Look through the listing below and work out how many of its lines hold the word "linejoin". Give only the number.

··········

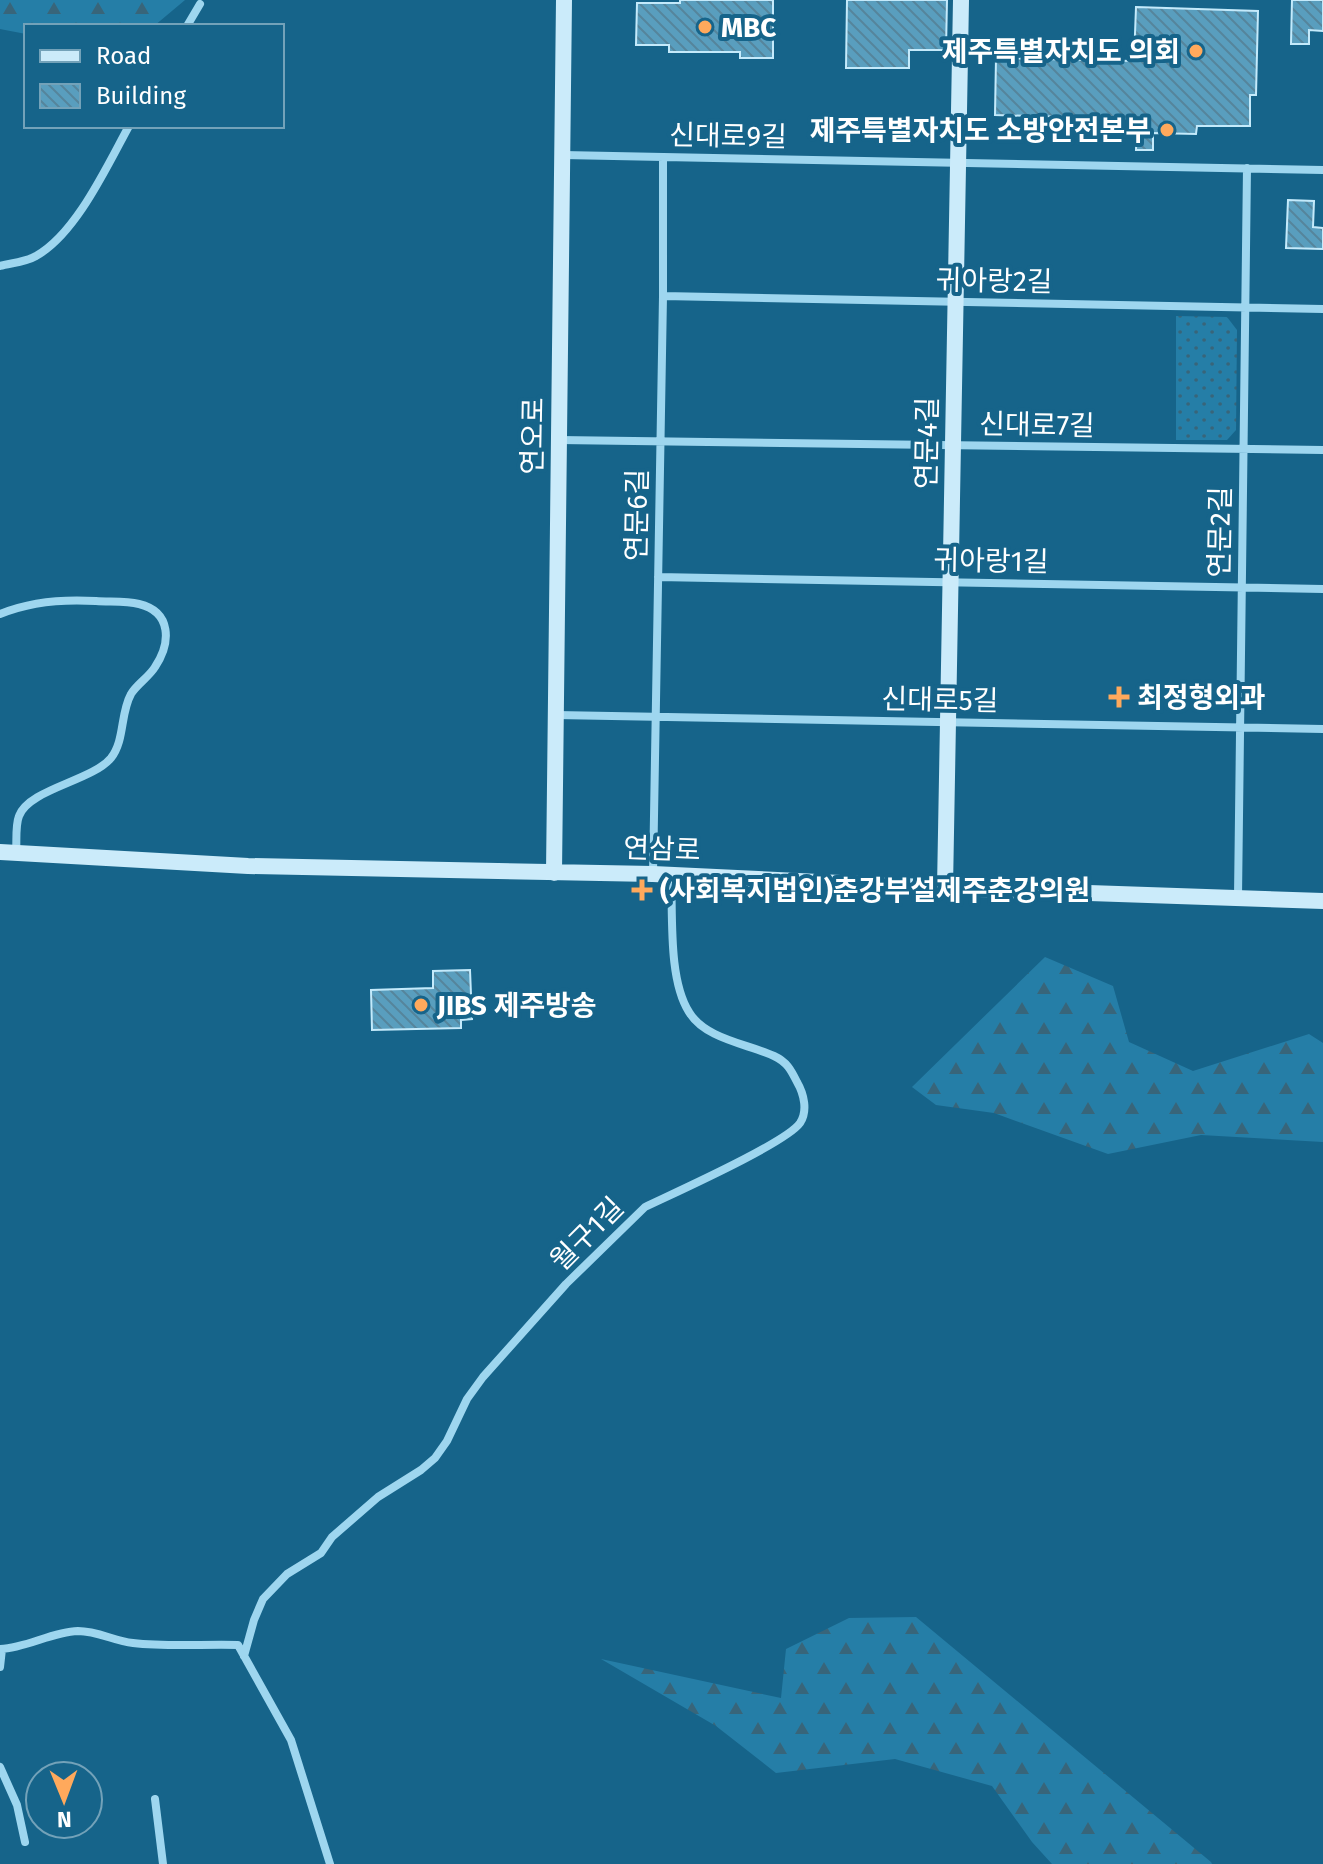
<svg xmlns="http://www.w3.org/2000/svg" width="1323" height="1864" font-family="'Fira Sans','Noto Sans KR',sans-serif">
  <defs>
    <pattern id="forest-firs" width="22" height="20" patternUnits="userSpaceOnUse" patternTransform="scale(2)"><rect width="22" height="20" fill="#257ea7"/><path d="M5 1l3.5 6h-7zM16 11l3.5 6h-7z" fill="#38657a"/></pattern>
    <pattern id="park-dots" width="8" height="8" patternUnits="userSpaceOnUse" patternTransform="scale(2)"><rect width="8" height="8" fill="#257ea7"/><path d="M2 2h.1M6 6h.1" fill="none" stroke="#38657a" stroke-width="1.8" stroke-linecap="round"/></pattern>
    <pattern id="building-back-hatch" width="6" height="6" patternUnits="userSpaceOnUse" patternTransform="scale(2)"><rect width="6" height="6" fill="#599ebe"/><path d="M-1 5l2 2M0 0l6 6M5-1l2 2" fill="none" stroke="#55859c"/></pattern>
  </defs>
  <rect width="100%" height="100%" fill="#16648a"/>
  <!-- forest -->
  <path fill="url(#forest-firs)" d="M 0,0 L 185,0 L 154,26 L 26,26 L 26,34 L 0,29 Z
    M 1045,957 L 1113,986 L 1129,1042 L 1193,1071 L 1309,1034 L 1323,1043 L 1323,1142 L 1201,1135 L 1108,1154 L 994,1113 L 936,1105 L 912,1087 Z
    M 916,1617 L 1211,1862 L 1212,1864 L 1052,1864 L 1032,1842 L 992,1786 L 895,1759 L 776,1773 L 716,1726 L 601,1659 L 781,1698 L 786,1649 L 849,1618 Z"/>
  <!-- park -->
  <path fill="url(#park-dots)" d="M 1176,316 L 1227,317 L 1237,330 L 1236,430 L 1227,440 L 1176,440 Z"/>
  <!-- building -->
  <path fill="url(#building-back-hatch)" stroke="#c4eafb" stroke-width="2" d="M 680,0 L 773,0 L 773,58 L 740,58 L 740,52 L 669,52 L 669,45 L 636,45 L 637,3 L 680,3 Z
    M 847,0 L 947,0 L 946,50 L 909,50 L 909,68 L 846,68 Z
    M 1292,0 L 1323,0 L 1323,31 L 1309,30 L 1309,44 L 1291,44 Z
    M 1136,7 L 1258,11 L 1256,95 L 1250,95 L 1250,126 L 1197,126 L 1196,134 L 1153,133 L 1153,150 L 1136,150 L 1137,119 L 995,115 L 996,58 L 1134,61 Z
    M 1288,200 L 1314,201 L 1313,227 L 1323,228 L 1323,249 L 1286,248 Z
    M 470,970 L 472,1019 L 461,1020 L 461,1028 L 372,1030 L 371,990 L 433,988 L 433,971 Z"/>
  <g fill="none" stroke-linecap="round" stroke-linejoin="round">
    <!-- street -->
    <path stroke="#9ed6ef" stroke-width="8" d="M 187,26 L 200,4
      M 563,155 L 1323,170
      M 0,266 C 11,263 26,262 36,256 C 76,234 107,166 129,126
      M 663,296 L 1323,309
      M 559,440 L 1323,450
      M 658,577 L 1323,589
      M 0,614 C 29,602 64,599 96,601 C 110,602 126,601 139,604 C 172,612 171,643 155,667 C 149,677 137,684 131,694 C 120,714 125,740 111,758 C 92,781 29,789 19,816 C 15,826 17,842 16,853
      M 556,715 L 1323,729
      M 653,874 L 663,296 L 663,157
      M 1238,897 L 1247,168
      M 0,1649 C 27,1648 51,1632 78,1631 C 98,1631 114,1641 133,1643 C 167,1647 204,1644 238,1645 L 291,1740 L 330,1864
      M 244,1656 L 254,1620 L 263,1599 L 287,1574 L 321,1553 L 332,1537 L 378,1497 L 421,1470 L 435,1458 L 447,1441 L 467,1399 L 483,1377 L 566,1284 L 645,1207 C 674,1193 786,1143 800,1123 C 808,1111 804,1094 797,1082 C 791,1070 787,1062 774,1056 C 748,1044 705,1039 689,1012 C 668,979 673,914 671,875
      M 0,1667 L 2,1649
      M 0,1767 L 17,1805 L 25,1842
      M 155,1799 L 163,1864"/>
    <!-- secondary -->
    <path stroke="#cbebfa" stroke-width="16" d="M 0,852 L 248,866 L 653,874 L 945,888 L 1323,901
      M 554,873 L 564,0
      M 945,888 L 961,0"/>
  </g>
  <!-- markers -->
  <g fill="#ffa95c" stroke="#16648a" stroke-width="3">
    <circle cx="705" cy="27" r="8"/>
    <circle cx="1196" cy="51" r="8"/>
    <circle cx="1167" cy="130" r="8"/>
    <path d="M1115 685h8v8h8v8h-8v8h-8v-8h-8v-8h8z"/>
    <path d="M638 878h8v8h8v8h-8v8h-8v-8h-8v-8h8z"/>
    <circle cx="421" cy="1005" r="8"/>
  </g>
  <g text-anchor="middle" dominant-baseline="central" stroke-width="8" stroke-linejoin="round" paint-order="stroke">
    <!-- poi labels -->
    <g font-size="28" font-weight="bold" fill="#fff" stroke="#16648a" text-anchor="start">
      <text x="721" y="27">MBC</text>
      <text x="1180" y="51" text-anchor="end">제주특별자치도 의회</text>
      <text x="1151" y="130" text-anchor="end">제주특별자치도 소방안전본부</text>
      <text x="1137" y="697">최정형외과</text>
      <text x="660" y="890">(사회복지법인)춘강부설제주춘강의원</text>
      <text x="437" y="1005">JIBS 제주방송</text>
    </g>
    <!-- street labels -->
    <g font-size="28" fill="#fff" stroke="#16648a">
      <text transform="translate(728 136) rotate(1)">신대로9길</text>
      <text transform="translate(994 281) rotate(1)">귀아랑2길</text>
      <text transform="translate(1037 425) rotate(1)">신대로7길</text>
      <text transform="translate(533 436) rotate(-89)">연오로</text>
      <text transform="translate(927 443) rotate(-89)">연문4길</text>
      <text transform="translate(637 515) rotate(-89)">연문6길</text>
      <text transform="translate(1220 532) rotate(-89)">연문2길</text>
      <text transform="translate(991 561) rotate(1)">귀아랑1길</text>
      <text transform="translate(940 700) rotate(1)">신대로5길</text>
      <text transform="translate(662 849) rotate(2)">연삼로</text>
      <text transform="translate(587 1234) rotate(-45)">월구1길</text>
    </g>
  </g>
  <!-- legend -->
  <rect x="24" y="24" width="260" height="104" fill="#16648a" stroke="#73a2b9" stroke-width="2"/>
  <rect x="40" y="50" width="40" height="12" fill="#cbebfa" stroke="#73a2b9" stroke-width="2"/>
  <text x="96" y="64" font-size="24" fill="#ffffff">Road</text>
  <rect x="40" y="84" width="40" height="24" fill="url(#building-back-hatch)" stroke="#73a2b9" stroke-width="2"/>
  <text x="96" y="104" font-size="24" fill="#ffffff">Building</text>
  <!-- north arrow -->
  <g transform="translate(64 1800) rotate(179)"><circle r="38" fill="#16648a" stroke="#73a2b9" stroke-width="2"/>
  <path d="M0-6L14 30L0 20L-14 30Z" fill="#ffa95c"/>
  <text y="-12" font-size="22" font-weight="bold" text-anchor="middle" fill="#ffffff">N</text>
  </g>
</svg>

··········

• SOLVED PROBLEM: 2